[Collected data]
■ ■ ■

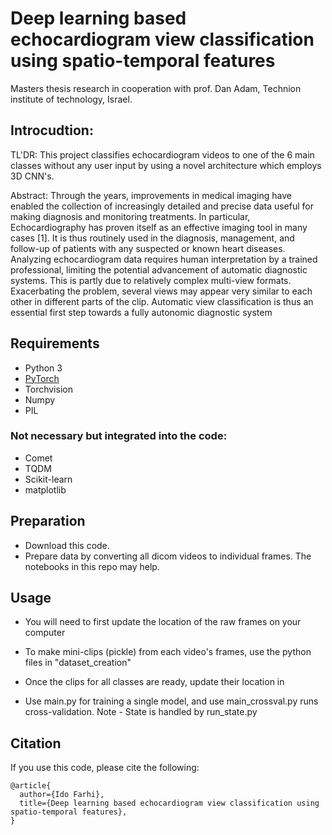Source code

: # Deep learning based echocardiogram view classification using spatio-temporal features

Masters thesis research in cooperation with prof. Dan Adam, Technion institute of technology, Israel.

## Introcudtion:

TL'DR: This project classifies echocardiogram videos to one of the 6 main classes without any user input by using a novel architecture which employs 3D CNN's.

Abstract: 
Through the years, improvements in medical imaging have enabled the collection of increasingly detailed and precise data useful for making diagnosis and monitoring treatments. In particular, Echocardiography has proven itself as an effective imaging tool in many cases [1]. It is thus routinely used in the diagnosis, management, and follow-up of patients with any suspected or known heart diseases. Analyzing echocardiogram data requires human interpretation by a trained professional, limiting the potential advancement of automatic diagnostic systems. This is partly due to relatively complex multi-view formats. Exacerbating the problem, several views may appear very similar to each other in different parts of the clip. Automatic view classification is thus an essential first step towards a fully autonomic diagnostic system


## Requirements
* Python 3
* [PyTorch](http://pytorch.org/)
* Torchvision
* Numpy
* PIL

### Not necessary but integrated into the code:
  * Comet
  * TQDM
  * Scikit-learn
  * matplotlib

## Preparation
* Download this code.
* Prepare data by converting all dicom videos to individual frames. The notebooks in this repo may help.

## Usage
* You will need to first update the location of the raw frames on your computer

* To make mini-clips (pickle) from each video's frames, use the python files in "dataset_creation"

* Once the clips for all classes are ready, update their location in 

* Use main.py for training a single model, and use main_crossval.py runs cross-validation. Note - State is handled by run_state.py


## Citation
If you use this code, please cite the following:
```
@article{
  author={Ido Farhi},
  title={Deep learning based echocardiogram view classification using spatio-temporal features},
}
```
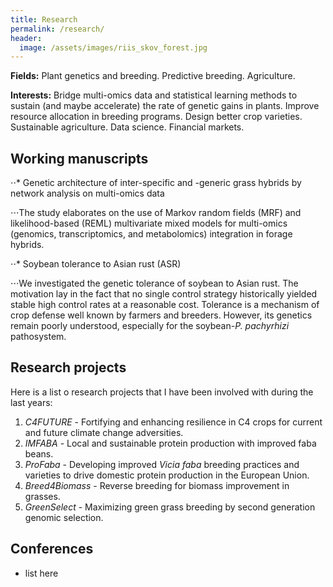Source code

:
 ```yaml
---
title: Research
permalink: /research/
header:
  image: /assets/images/riis_skov_forest.jpg
---
```


**Fields:** Plant genetics and breeding. Predictive breeding. Agriculture.

**Interests:** Bridge multi-omics data and statistical learning methods to sustain (and maybe accelerate) the rate of genetic gains in plants. Improve resource allocation in breeding programs. Design better crop varieties. Sustainable agriculture. Data science. Financial markets.

## Working manuscripts

⋅⋅* Genetic architecture of inter-specific and -generic grass hybrids by network analysis on multi-omics data

⋅⋅⋅The study elaborates on the use of Markov random fields (MRF) and likelihood-based (REML) multivariate mixed models for multi-omics (genomics, transcriptomics, and metabolomics) integration in forage hybrids.

⋅⋅* Soybean tolerance to Asian rust (ASR)

⋅⋅⋅We investigated the genetic tolerance of soybean to Asian rust. The motivation lay in the fact that no single control strategy historically yielded stable high control rates at a reasonable cost. Tolerance is a mechanism of crop defense well known by farmers and breeders. However, its genetics remain poorly understood, especially for the soybean-*P. pachyrhizi* pathosystem.


## Research projects

Here is a list o research projects that I have been involved with during the last years:

1. *C4FUTURE* - Fortifying and enhancing resilience in C4 crops for current and future climate change adversities.
2. *IMFABA* - Local and sustainable protein production with improved faba beans.
2. *ProFaba* - Developing improved _Vicia faba_ breeding practices and varieties to drive domestic protein production in the European Union.
3. *Breed4Biomass* - Reverse breeding for biomass improvement in grasses.
4. *GreenSelect* - Maximizing green grass breeding by second generation genomic selection.


## Conferences

* list here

■ ■ ■

* **What the task asks**: Scan the lines above, and whenever one holds the string "videos", copy it.

* **Solved exercise**:
TL'DR: This project classifies echocardiogram videos to one of the 6 main classes without any user input by using a novel architecture which employs 3D CNN's.
* Prepare data by converting all dicom videos to individual frames. The notebooks in this repo may help.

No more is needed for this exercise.